Lyrically the songs are informed by old styles and in this Pokey, is possibly a researcher into the old weird America celebrated by Greil Marcus; perhaps merely the old, ultra-normal America. The archaisms in the lyrics make then sound like long lost songs found only on old shellac 78 RPM records. In fact, they are very much contemporary compositions by Mr LaFarge who confessed that he likes to take the best from the past to build the future. It is at once quaint, familiar and oddly disturbing that a young man of the 21st century would want to revive lyrical styles of a bygone era, so far in the dim past that it was ancient even when he was born. Pokey believes in the standards of the past that he sees as simply the basic measure by which we should live, such as good manners and a solid work ethic, rather than as outdated and pointless nostalgia. The music reflects this because the songs are tuneful and memorable and for this reason resonates after a listen or two, much as “Central Time” has done with me.

It is possible, as with the swing craze of the late Nineties, that Pokey’s music could become so fashionable that he could have actual chart hits with his songs though one doubts it. I almost would not want him to be commercialised to that extent, as it may just ruin the effect and the impact.

Let Pokey be successful on a level below the radar of the mainstream and let him continue to make music that is at odds with commercial interests if he has a loyal audience who will buy his records and come to his shows, and makes the musical career viable.  

Apart from calling it traditionally styled music I do not know how else one could give a capsule description of Pokey’s music. It is not exactly country, it is not exactly Western swing, and it is not exactly folk or mid-Twentieth century pop either.
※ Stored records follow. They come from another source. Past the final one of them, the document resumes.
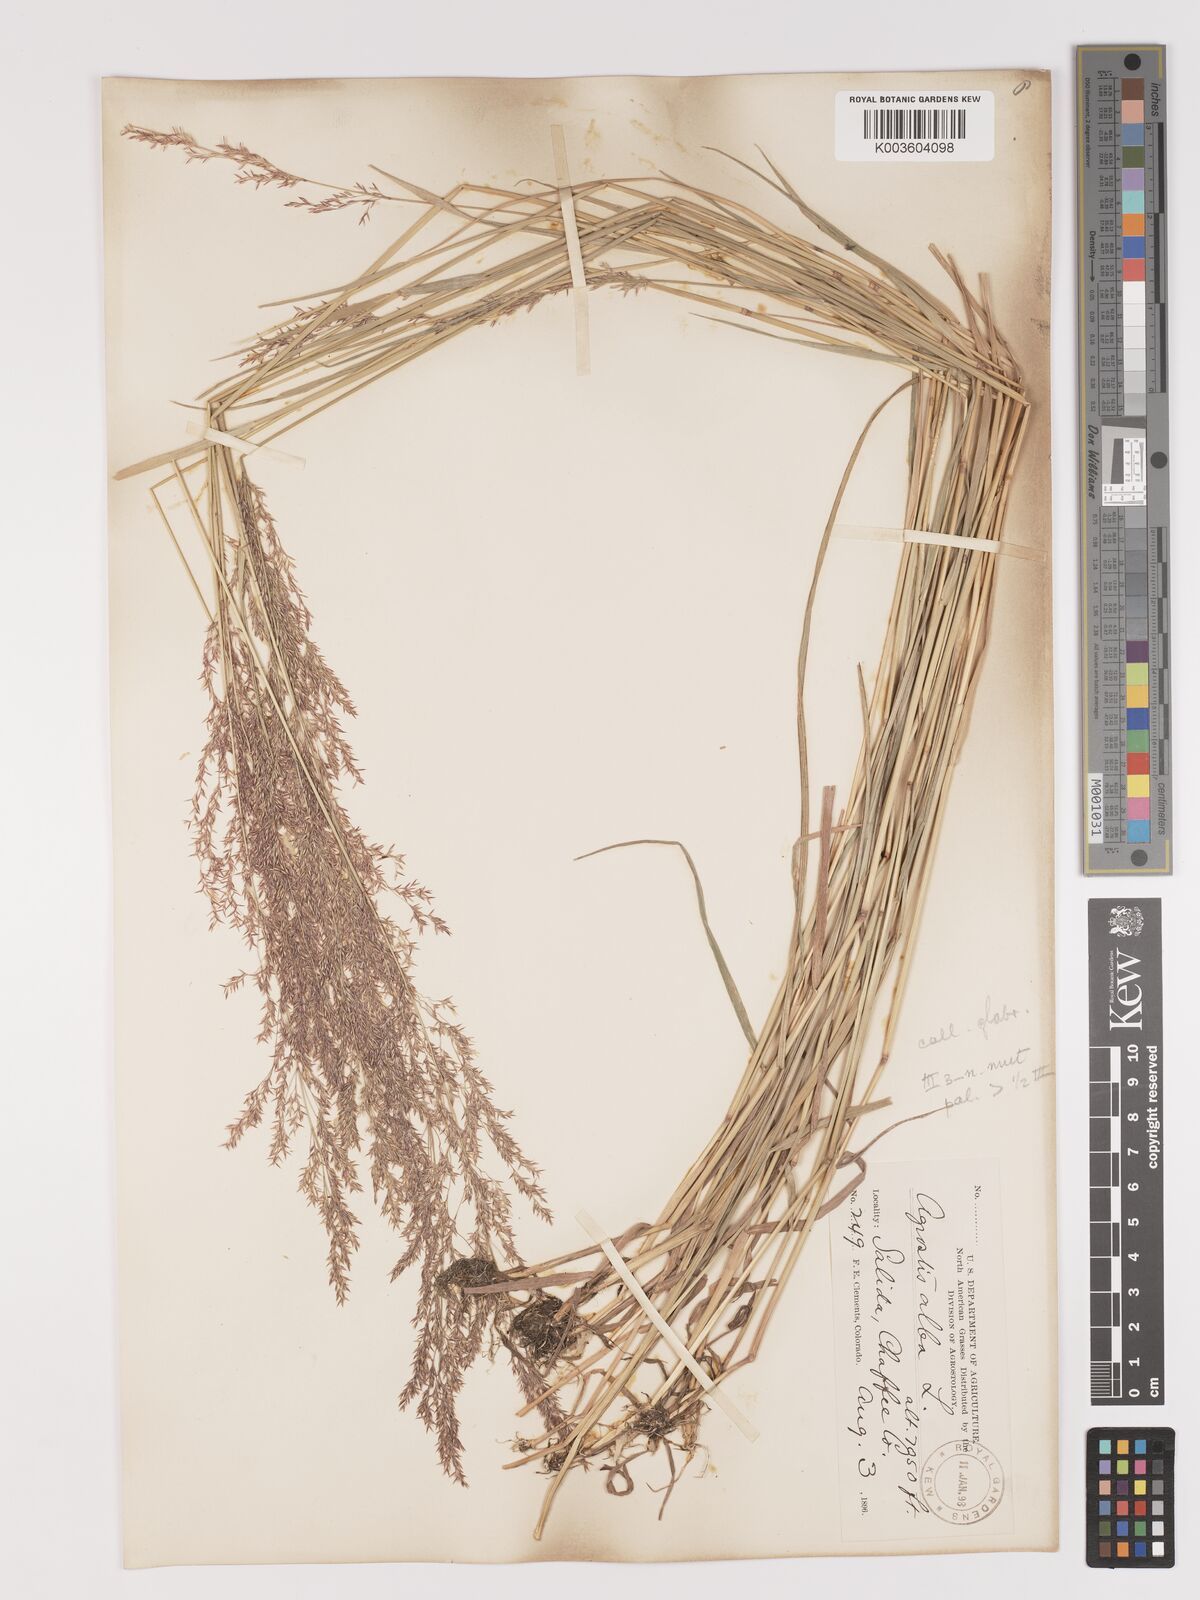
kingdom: Plantae
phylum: Tracheophyta
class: Liliopsida
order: Poales
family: Poaceae
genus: Agrostis
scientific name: Agrostis gigantea
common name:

The music sounds ancient yet it is very modern; sounds archaic yet is up to date.

Apart from the Pokey LaFarge (2013) album I have now also bought Live in Amsterdam with the South City Three, which is your typical homey Pokey set with humorous asides and the usual virtuoso ensemble playing of the musicians who sound like they’re having a lot of fun playing music which may be done very seriously, as professional musicians, but which has an underlying component of humour and cornpone that makes the show not only a nostalgic trip but also an entertainment with joyous exhilaration that is the anti-emo or anti-death metal, or whatever.

A Pokey LaFarge show seems to be a recipe for good times and fun and jiving in the aisles. One never knows with professional musicians and those in showbiz but it sounds as if Pokey and his band derive as much fun from playing their music as the audience does.

I would imagine that Pokey LaFarge is part of the broader movement of American roots music, just outside mainstream pop, rock and country yet successful enough because there is an audience for the live shows and who also buy the records. Pokey keeps it small, independent and controllable and therefore his career is in his hands and not controlled by record companies, insofar as record companies may still control any artist’s future, and in this way, has built a sustainable model for a long career in music, even if this music is not the kind of stuff that receives regular commercial radio airplay or promotion.  A substantive, loyal fan base built up carefully over time, through hard work and endeavour, is the type of fan base a musician can only dream of as a resource for and source of continued success well beyond the proverbial 5-year pop career.


I must confess that “Central Time” is such a powerfully excellent tune that it overshadows any other Pokey LaFarge song I’ve heard since, to the extent that I probably won’t buy another album. Having said that, it is a pity that I will probably never can attend a Pokey show.  Life is full of crushing but meaningless blows.